The minimum lethal dose of thallium salts varies depending on the compound. The more water-soluble salts (eg, thallous acetate and thallic chloride) are slightly more toxic than the less soluble forms (thallic oxide and thallous iodide). Some thallium salts are well absorbed across intact skin.

Clinical Presentation

Symptoms do not occur immediately but are typically delayed for hours to days following exposure.

  1. Acute effects include abdominal pain, nausea, vomiting, and diarrhea (sometimes with hemorrhage). Shock may result from massive fluid or blood loss. Within 2-3 days, delirium, seizures, respiratory failure and death may occur.
  2. Chronic effects include painful peripheral neuropathy, myopathy, chorea, stomatitis, ophthalmoplegia, hair loss and nail dystrophy (Mees' lines).

Diagnosis

Thallotoxicosis should be considered when gastroenteritis and painful lower extremity paresthesias are followed by alopecia.

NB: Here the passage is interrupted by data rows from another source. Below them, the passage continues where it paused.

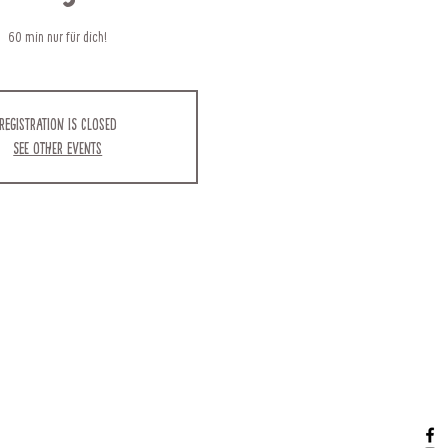
60 min nur für dich!
Registration is closed
See other events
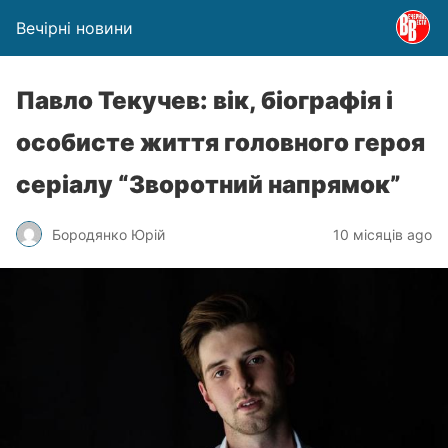
Вечірні новини
Павло Текучев: вік, біографія і
особисте життя головного героя
серіалу “Зворотний напрямок”
Бородянко Юрій
10 місяців ago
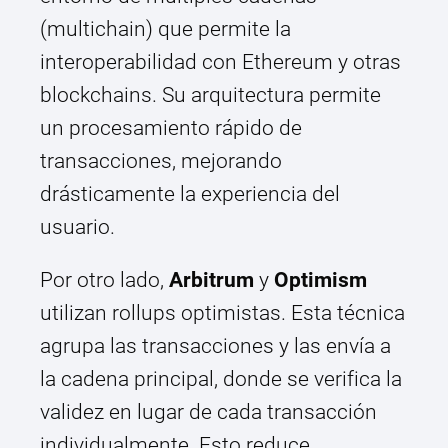
(multichain) que permite la
interoperabilidad con Ethereum y otras
blockchains. Su arquitectura permite
un procesamiento rápido de
transacciones, mejorando
drásticamente la experiencia del
usuario.
Por otro lado,
Arbitrum
y
Optimism
utilizan rollups optimistas. Esta técnica
agrupa las transacciones y las envía a
la cadena principal, donde se verifica la
validez en lugar de cada transacción
individualmente. Esto reduce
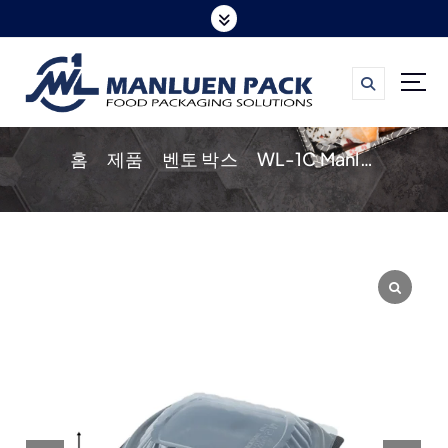
콘
텐
츠
로
바
홈
제품
벤토 박스
WL-1C Manluen Bento Box
로
가
기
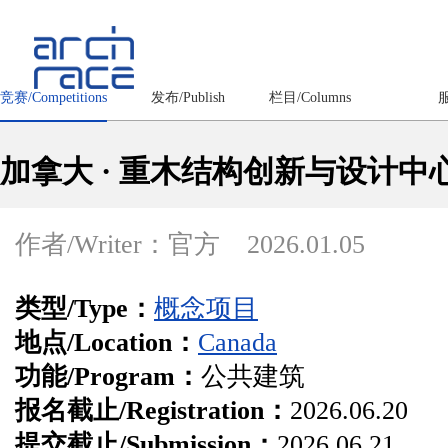
竞赛/Competitions
发布/Publish
栏目/Columns
服
加拿大 · 重木结构创新与设计
作者/Writer：官方
2026.01.05
类型/Type：
概念项目
地点/Location：
Canada
功能/Program：
公共建筑
报名截止/Registration：
2026.06.20
提交截止/Submission：
2026.06.21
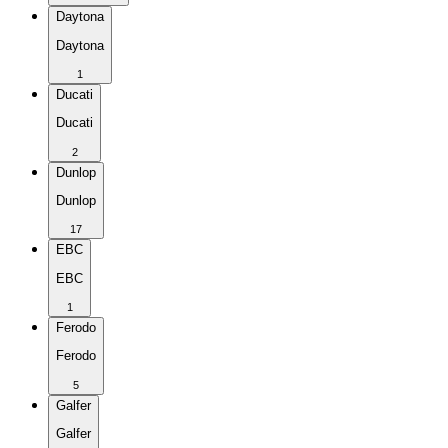
Daytona
Daytona
1
Ducati
Ducati
2
Dunlop
Dunlop
17
EBC
EBC
1
Ferodo
Ferodo
5
Galfer
Galfer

  1. Specific levels. A 24-hour urinary thallium concentration is the standard diagnostic test for thallium exposure (normal typically <5 mcg/L). Spot urine thallium concentrations are unreliable. Normal whole blood thallium concentrations are <2 mcg/L. Hair levels are of limited value, used mainly in documenting past exposure and in forensic cases.
  2. Other useful diagnostics studies include CBC, electrolytes, glucose, BUN, creatinine, CK, hepatic aminotransferases, cardiac troponin, and ECG. Because thallium is radiopaque, abdominal radiographs may be useful after an acute ingestion.

Treatment

  1. Emergency and supportive measures
    1. Maintain an open airway and assist ventilation if necessary.
    2. Cardiac monitoring for any patient with abnormal ECG or unstable vital signs.
    3. Treat seizures and coma if they occur.
    4. Treat gastroenteritis with IV replacement of fluids (and blood if needed). Use vasopressors if shock does not respond to fluid therapy.
  2. Specific drugs and antidotes. There is currently no recommended specific treatment in the United States.
    1. Prussian blue (ferric ferrocyanide) is the mainstay of therapy. This compound has a crystal lattice structure that binds thallium ions and interferes with enterohepatic recirculation. Insoluble Prussian blue (Radiogardase) is available as 500-mg tablets, and the recommended adult dose is 3 g orally 3 times per day (1 g orally 3 times per day for children ages 2-12). In the United States, Prussian blue should be available through pharmaceutical suppliers. It is also available through CDC emergency supply hotline at 770-488-7100 as a part of the US National Strategic Stockpile. Emergency supply may also be available through Oak Ridge Associated Universities at 1-865-576-1005 and the Radiation Emergency Assistance Center/Training Site (REAC/TS) 24-hour phone line.
    2. Chelation therapy has been tried without demonstrated benefit. Penicillamine and diethyldithiocarbamate should be avoided because studies have suggested that they contribute to redistribution of thallium to the brain.
  3. Decontamination . Administer activated charcoal orally if conditions are appropriate (see Table I-37,). Consider gastric lavage for large recent ingestions. Whole bowel irrigation may be helpful for patients with presence of radiopaque material in gastrointestinal tract.
  4. Enhanced elimination.
    1. Multidose activated charcoal enhances fecal elimination by binding thallium secreted into the gut lumen or via the biliary system, interrupting enterohepatic or enteroenteric recirculation. For patients with constipation, consider addition of cathartic if otherwise safe (preferably mannitol) until Prussian blue is available.
    2. Extracorporeal drug removal with hemodialysis may be beneficial in patients with large overdose, renal dysfunction, life-threatening clinical manifestations, or thallium concentration of >400 mcg/L (if concentrations are readily available). Continuous renal replacement therapy is an alternative if hemodialysis is not available.